Data for analysis section start
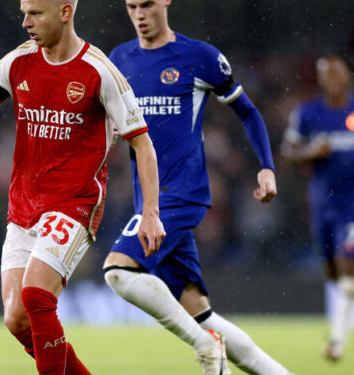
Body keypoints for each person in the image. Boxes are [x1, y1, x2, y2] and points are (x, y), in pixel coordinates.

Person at [0, 1, 172, 374]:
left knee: (36, 295)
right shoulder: (17, 63)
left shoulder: (100, 72)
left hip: (75, 201)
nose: (25, 22)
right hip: (23, 204)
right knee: (16, 320)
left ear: (65, 12)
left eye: (35, 13)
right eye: (24, 12)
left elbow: (142, 142)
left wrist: (150, 212)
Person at [103, 1, 294, 374]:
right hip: (151, 201)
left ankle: (206, 349)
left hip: (181, 194)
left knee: (118, 272)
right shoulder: (119, 59)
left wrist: (267, 168)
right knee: (203, 315)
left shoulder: (198, 57)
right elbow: (112, 123)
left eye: (146, 5)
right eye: (131, 6)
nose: (139, 14)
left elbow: (248, 112)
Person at [281, 55, 354, 361]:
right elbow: (288, 150)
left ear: (348, 76)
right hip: (323, 202)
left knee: (347, 269)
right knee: (333, 273)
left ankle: (336, 343)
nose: (333, 79)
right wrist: (312, 151)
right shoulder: (307, 113)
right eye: (326, 75)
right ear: (320, 80)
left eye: (337, 73)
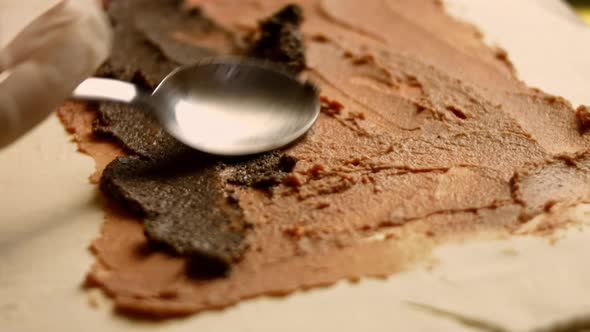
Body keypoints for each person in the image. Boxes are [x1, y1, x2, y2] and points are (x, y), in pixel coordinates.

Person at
Data for analysis section end
To do: Your task is to restate, word for word, only those lines above that fall between the line holding "right hip: (23, 204)" and the line holding "right shoulder: (119, 59)", inclusive.

Reply:
right hip: (23, 204)
right knee: (16, 320)
left ear: (65, 12)
left eye: (35, 13)
right eye: (24, 12)
left elbow: (142, 142)
left wrist: (150, 212)
Person at [103, 1, 294, 374]:
right hip: (151, 201)
left ankle: (206, 349)
left hip: (181, 194)
left knee: (118, 272)
right shoulder: (119, 59)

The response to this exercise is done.